In a comment letter to the FDIC, Bank of America said it supports removing TDRs from deposit insurance calculations entirely, but the company opposes including data on modifications to borrowers experiencing financial difficulty.

Including such data could invite "the unintended consequence of discouraging lenders from actively offering modifications to avoid the additional FDIC assessment," Bank of America Corporate Controller Michael Tovey wrote in the letter.

However, if the agency goes ahead with requiring the inclusion of loan modification data in assessment calculations, it should limit the data to modifications over the prior 12 months from the reporting date of the assessment because borrowers' financial difficulties are often temporary, Tovey wrote.

Under the proposed rule, banks working with customers through modifications would be penalized through higher assessments, banking trade groups argued.

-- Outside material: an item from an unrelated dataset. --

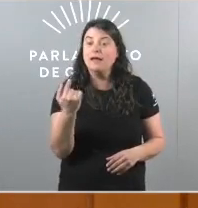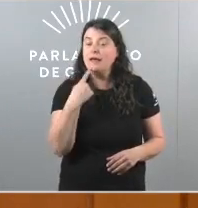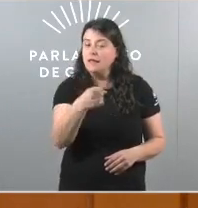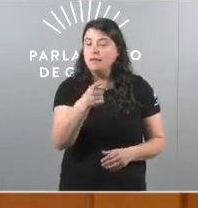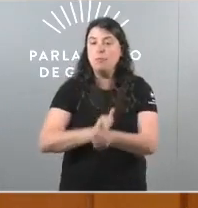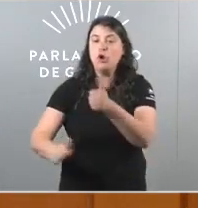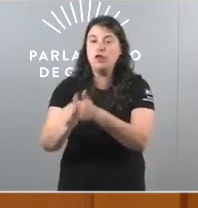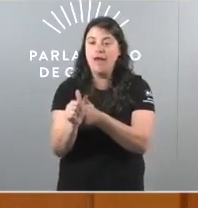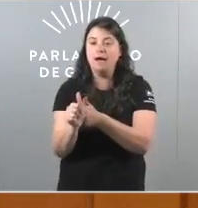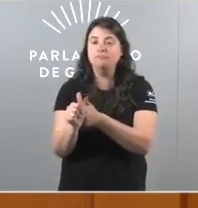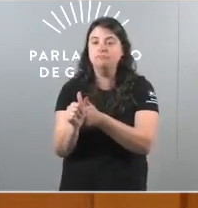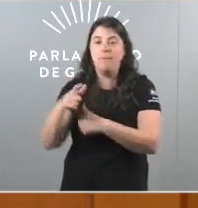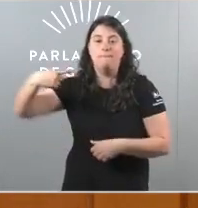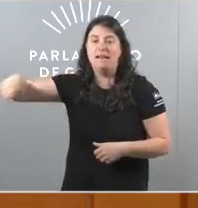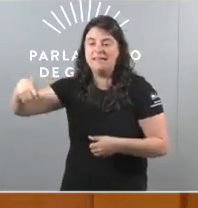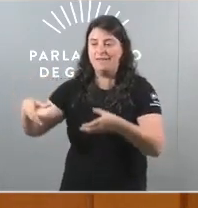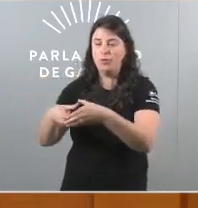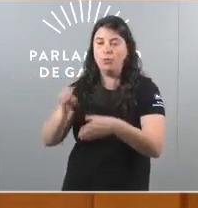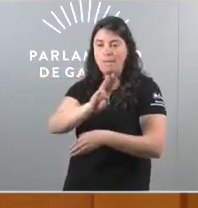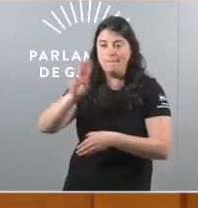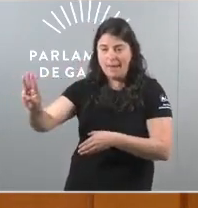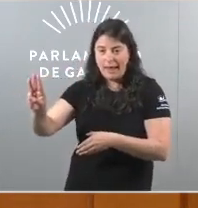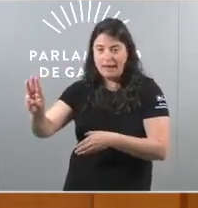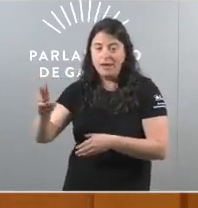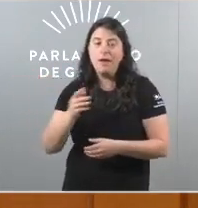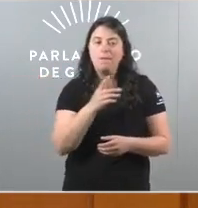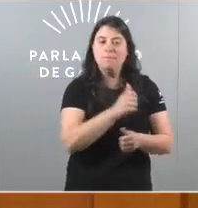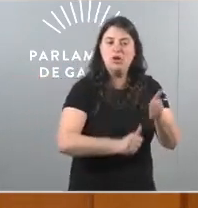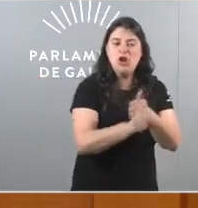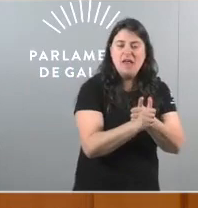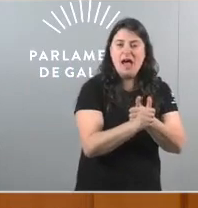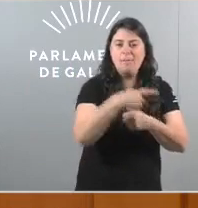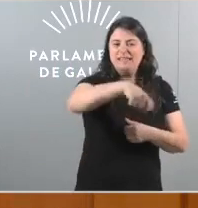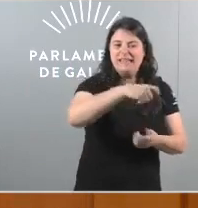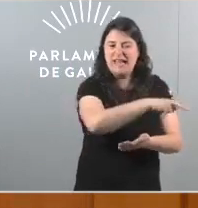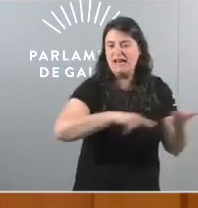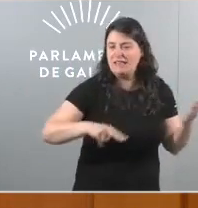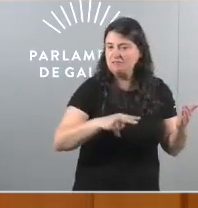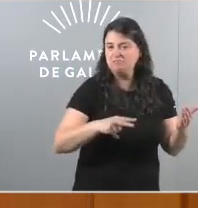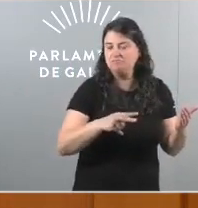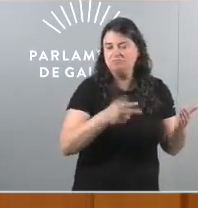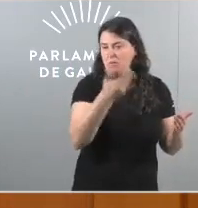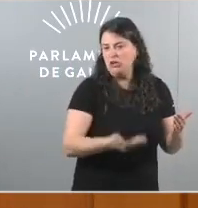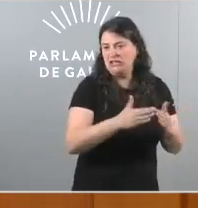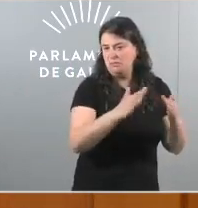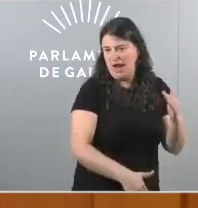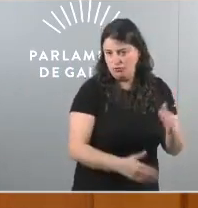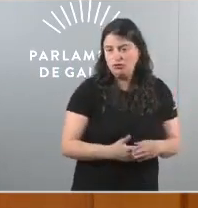ser presidente do PP que ser presidente de Galiza. Considerou máis importante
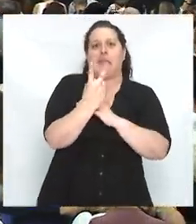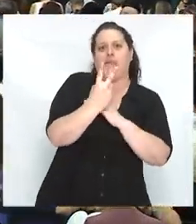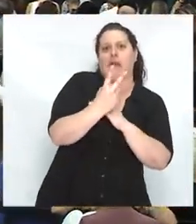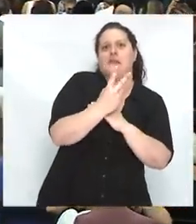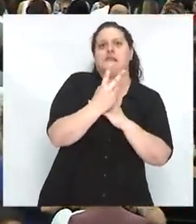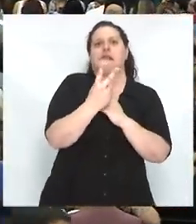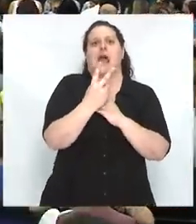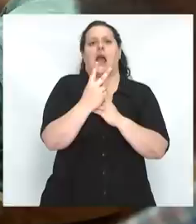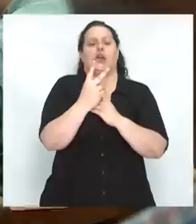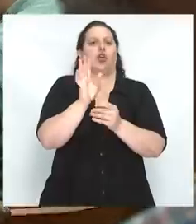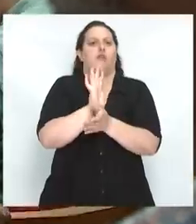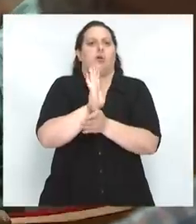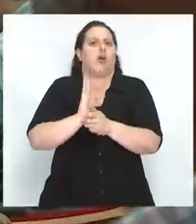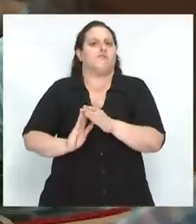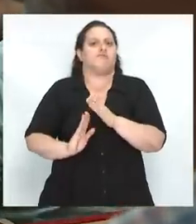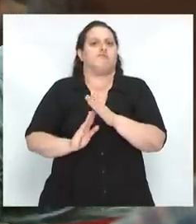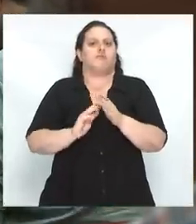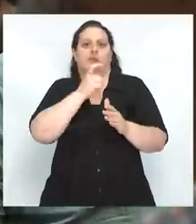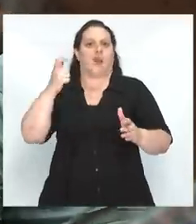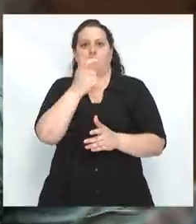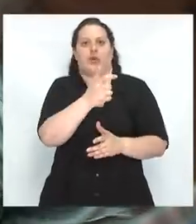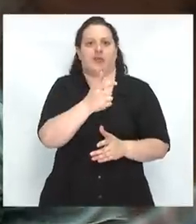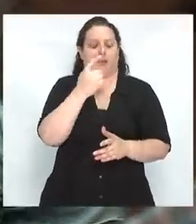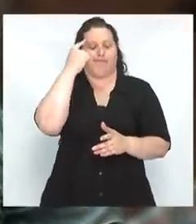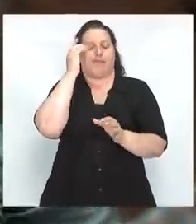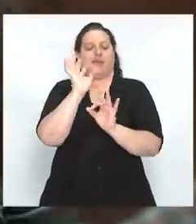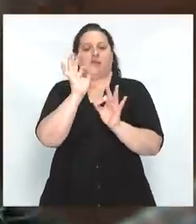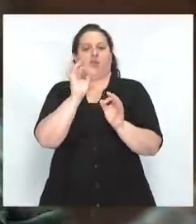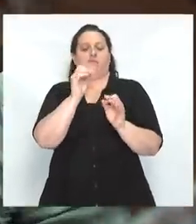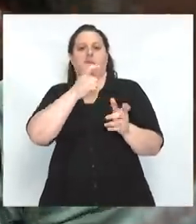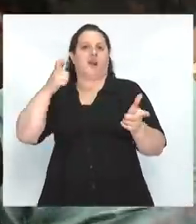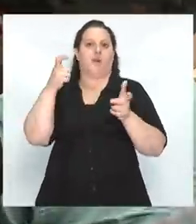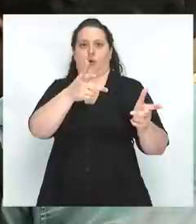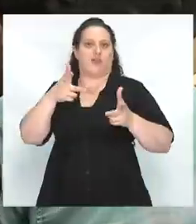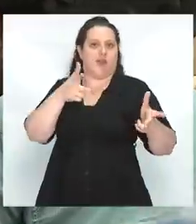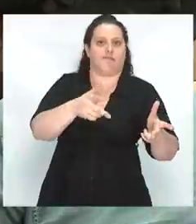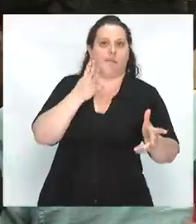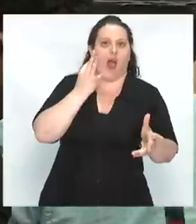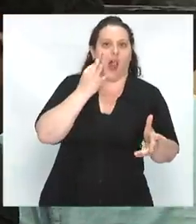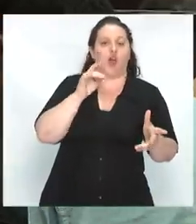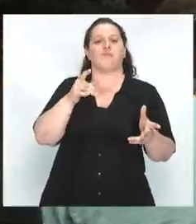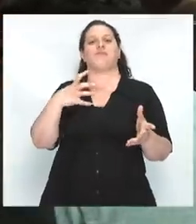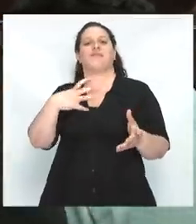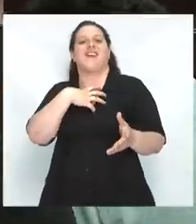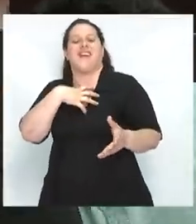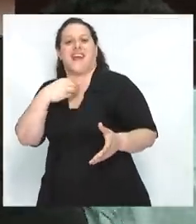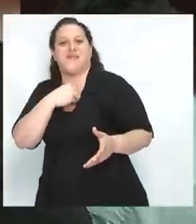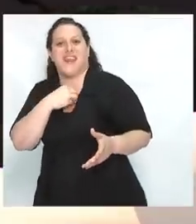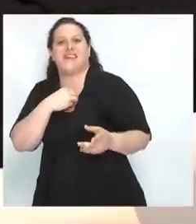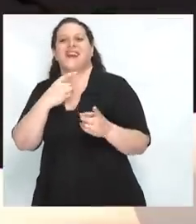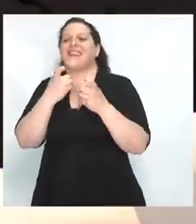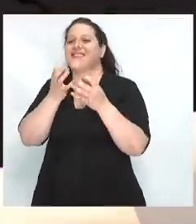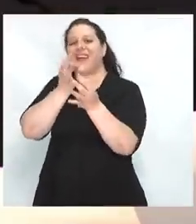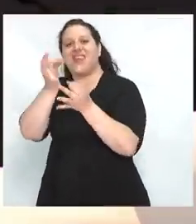El miedo prima las respuestas espontáneas, mientras que la esperanza es un diálogo. La esperanza necesita a los demás.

"The volume of modifications does not provide a fair relative measure of loan quality between different banks," the American Bankers Association and Bank Policy Institute wrote in their comment letter to the FDIC. "A troubling effect of replacing TDRs with [modifications] would be to impose higher assessments on banks that actively work with customers through loan modifications."

The Independent Community Bankers of America also opposed including loan modifications in the calculations, arguing that modifications are "a gray area" that remains a new concept in the accounting world, James Kendrick, first vice president of accounting and capital policy at the Independent Community Bankers of America, said in an interview.